There was considerable variability in enrollment rates by institution (Supplemental Figure 1, left panel). However, none of the institution-level characteristics explored (including racial makeup, urban-rural population mix, payer mix, AML volume, and the hospital-wide mortality rate – Supplemental Table 2) accounted for variability in trial enrollment.
Mortality and resource utilization
While early inpatient mortality was rare (2.9% overall), it was lower among patients enrolled on AAML1031 compared to those not enrolled (0.5% vs. 3.0%, crude RR 0.14, 95% CI 0.02, 0.79). This difference in early mortality explained the marginally lower on-therapy mortality among enrolled relative to nonenrolled patients (7.3% vs. 8.9%, aRR 0.77, 95% CI 0.41, 1.58). No statistically significant or clinically meaningful difference in ICU-level resource utilization or any length of stay measure was observed.

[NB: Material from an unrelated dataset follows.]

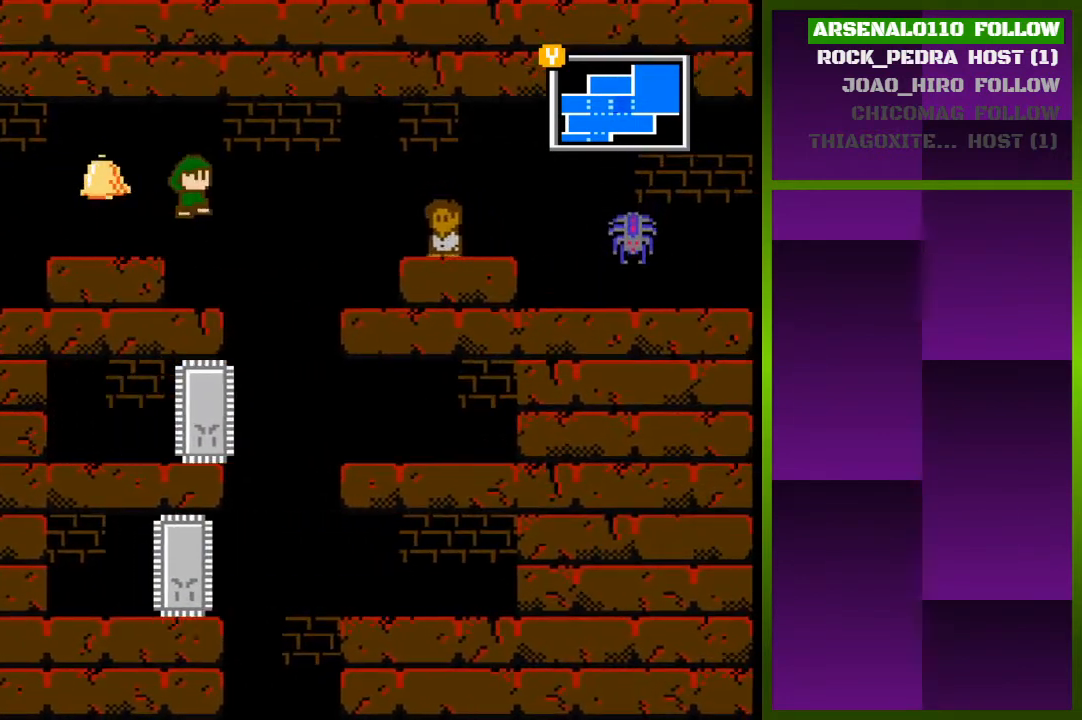
{"buttons": ["CROSS", "DPAD_RIGHT"], "events": [[100, "CROSS", "up"], [367, "CROSS", "down"]]}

Comparisons of resources utilized for supportive care in patients enrolled versus those not enrolled on AAML1031 are displayed in Table 3. After adjusting for race/ethnicity and zip-based poverty, enrolled patients received significantly fewer days of parenteral nutrition (8 v. 15 days of use per 100 hospital days, p = .04), diuretics (6 v. 10 days of use per 100 hospital days, p = .01), and antifungals (71 v. 79 days of use per 100 hospital days, p = .003) than those not enrolled.
Table 3.
Univariable and multivariable analysis of enrollment effect on mortality, icu utilization, length of stay and resource utilization.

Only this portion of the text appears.